9, 12, and 25 for any Star Trek of your choosing
9. Most disliked character(s)? Why?
Honestly, not into the Borg Queen. Don’t get me wrong, I LOVE “First Contact” and Alice Krige killed it, but making the Borg ~sexy~ is... eh. The first time I saw the movie (11/22!!! Happy 24th birthday First Contact, now let me rag on you), I came away from it thinking the Borg Queen was metaphorical and only Data and Picard could see her because of the connection to the Borg -- like she was a kind of siren voice in the head of new drones luring them into giving themselves up. Which is cool! But that didn’t hold up to a second viewing, and certainly not to how she plays out in Voyager. Having her be an Actual Entity changed the nature of the Borg from this terrifying faceless, emotionless, reason-less entity without individuality into... well, a mindless army serving a single individual. Meh.
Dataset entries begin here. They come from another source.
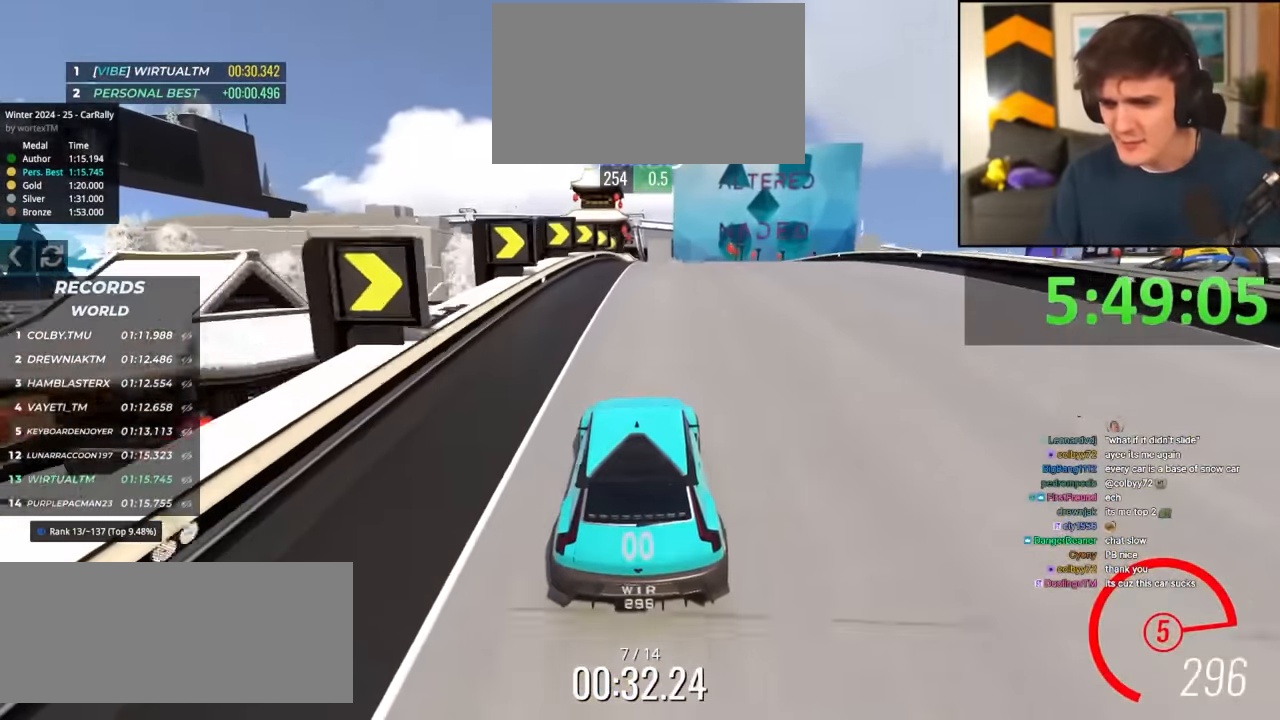
{"keys": ["up"], "events": [[100, "right", "down"], [150, "right", "up"]]}
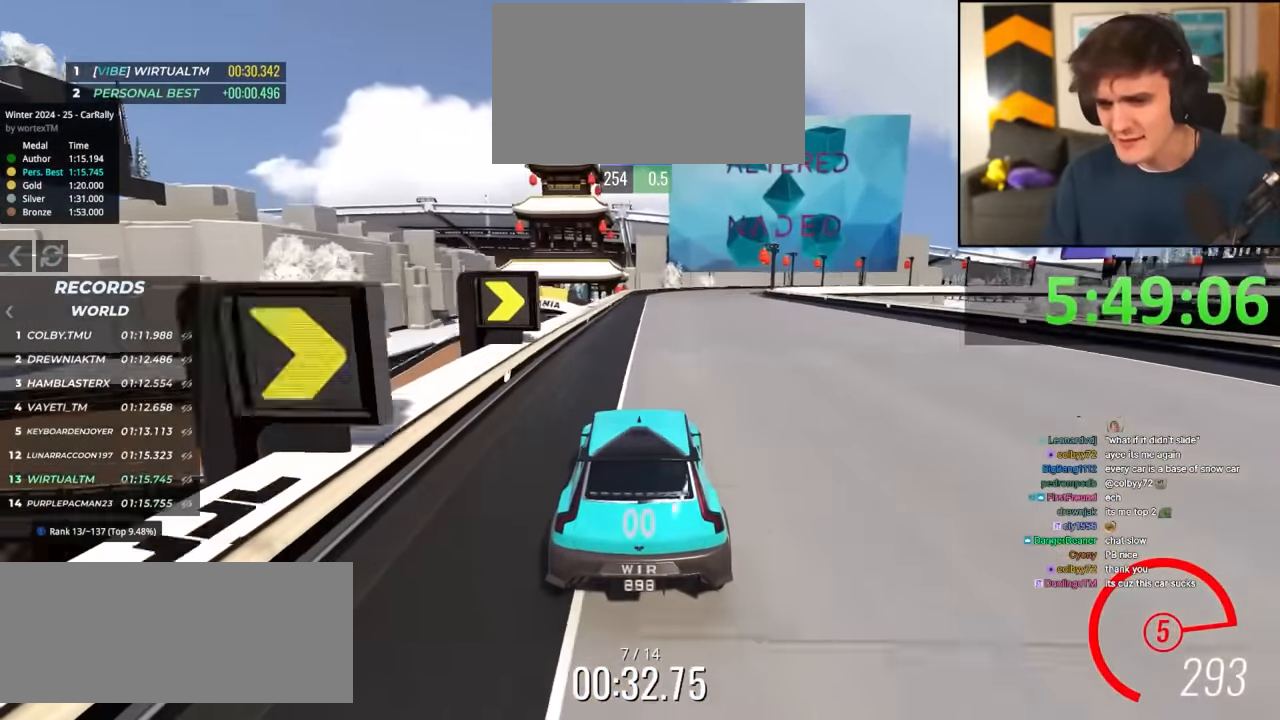
{"keys": [], "events": [[300, "brake", "down"], [300, "right", "down"], [350, "right", "up"], [350, "up", "up"], [434, "brake", "up"]]}
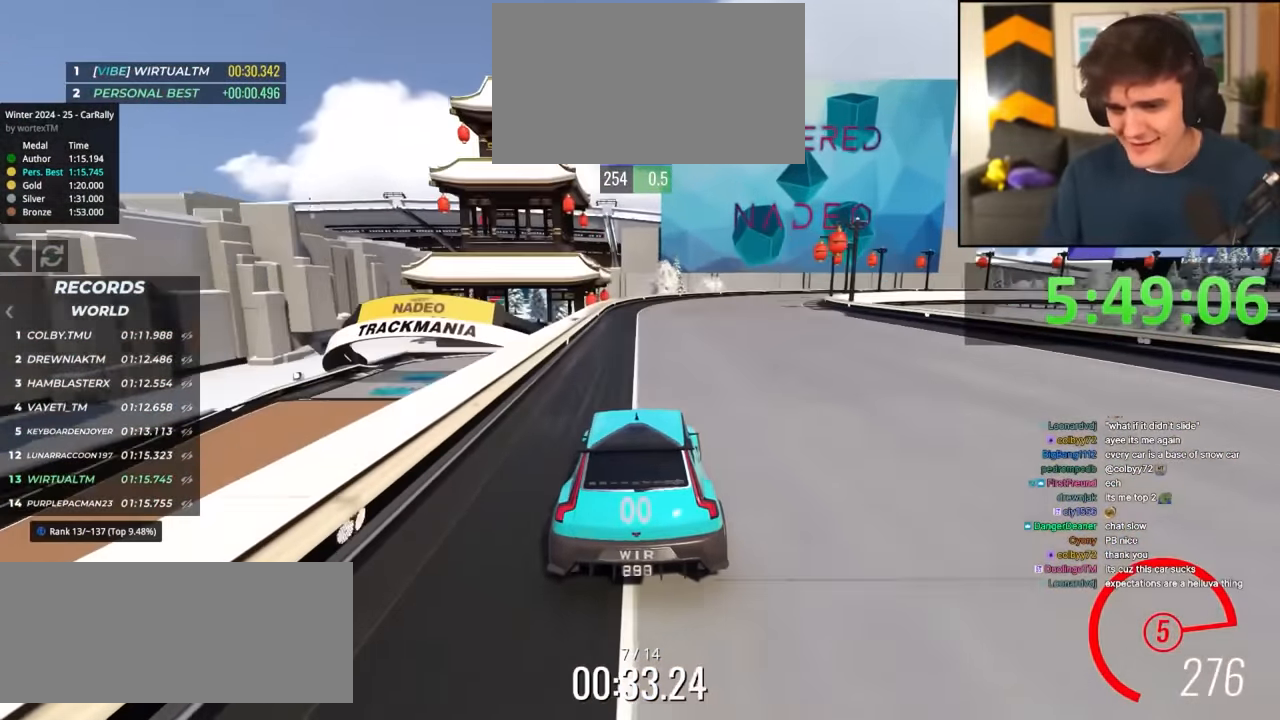
{"keys": ["up"], "events": [[50, "right", "down"], [84, "right", "up"], [184, "right", "down"], [317, "up", "down"], [417, "right", "up"]]}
12. Is there an unpopular arc that you like that the fandom doesn’t? Why?
Hmmm... it’s hard to tell sometimes what’s an unpopular arc and what’s just “a lot of people hate this series,” but I like both the Xindi arc of Enterprise and the first season of Discovery. There’s actually some similarity to the reasons why people don’t like them, too -- Starfleet flagrantly sacrificing its principles for military reasons, the captain doing Morally Dubious Shit, and the biggest issue with mainstream Trek fans: iT’s NoT cAnOn!!1
However my single most unpopular take in my family is that I like the Klingon redesign in Discovery. I subscribe to the “Lord, give me canon or something better” prayer of hey, if we have more money to throw at this, let’s definitely make them look more alien and hire a dialogue coach.
25. How would you end XXX/Would you change the ending of XXX?
Oooooh okay. So. Obvs, the series finales to change are Voyager and Enterprise, right?
Enterprise is easy! Sure, skip ahead to the start of the Federation -- that’s basically the finale we would’ve gotten if we’d had a full series run, cool cool cool. But framing it as a holodeck program wrecked it, and somehow managed managed to travel back to the mid-90s and ruin a perfectly good TNG episode in the process. So like... just make the plot of it the plot, let Trip live, and center it on the actual Enterprise characters. Dishes are done.
The Voyager finale should just be like, a whole new thing, but I was thinking about the recent discussion of how the stakes are too small to justify Admiral Janeway’s actions. They’re especially too small for us, because we haven’t seen this tragic future for ourselves -- I mean, they could have shown us a Federation largely overrun by the Borg, but they gave us a cocktail party missing 3 people. And if Admiral Janeway shows up like “here check out this picture of THE GOLDEN GATE BRIDGE ASSIMILATED” we get to skip the 35 minutes of Janeway arguing with herself and we can rock and roll.
But!! If we’re going to do a “Janeway gets the chance to change the past” thing... and let’s assume they for fuck’s sake knew how the series would end at the beginning of the season so could set this up... why not create an episode that centers the actual point of the series. I want to see Janeway look in the face of the positive impact this ship has had on the Delta Quadrant and make the choice a second time, knowing everything, with her crew united behind her, to destroy the array and strand the ship. And then get them home, even if it time-skips forward a few years, and show! us! the damn! parade!! Let me see Harry Kim’s parents hug him PLEASE, show us Tom Paris proudly showing his kid off to his dad, fucking go FULL ON end of Homeward Bound: The Incredible Journey and give me Janeway reuniting with her old dog.
And? Don’t stone me, but I don’t actually want a romantic resolution for Janeway, because both J/C and J/7 fans should get to go on living. But I want some scenes man, give me the SCENES. Seven should thank her, and I demand one warmly reciprocated hug. And as Voyager flies toward Earth, give me J/C giving each other a Meaningful, She’s Kind Of Teary-Eyed, He’s Kind Of Star-Eyed Look on the Bridge, and they hold hands with a smile that speaks of The Future Is Now. The whole thing ends with a pop of champagne, the whole team raising their glasses together, and toasting “To the journey.”
It’s a work in progress, but like. Yeah. Change that Voyager finale please.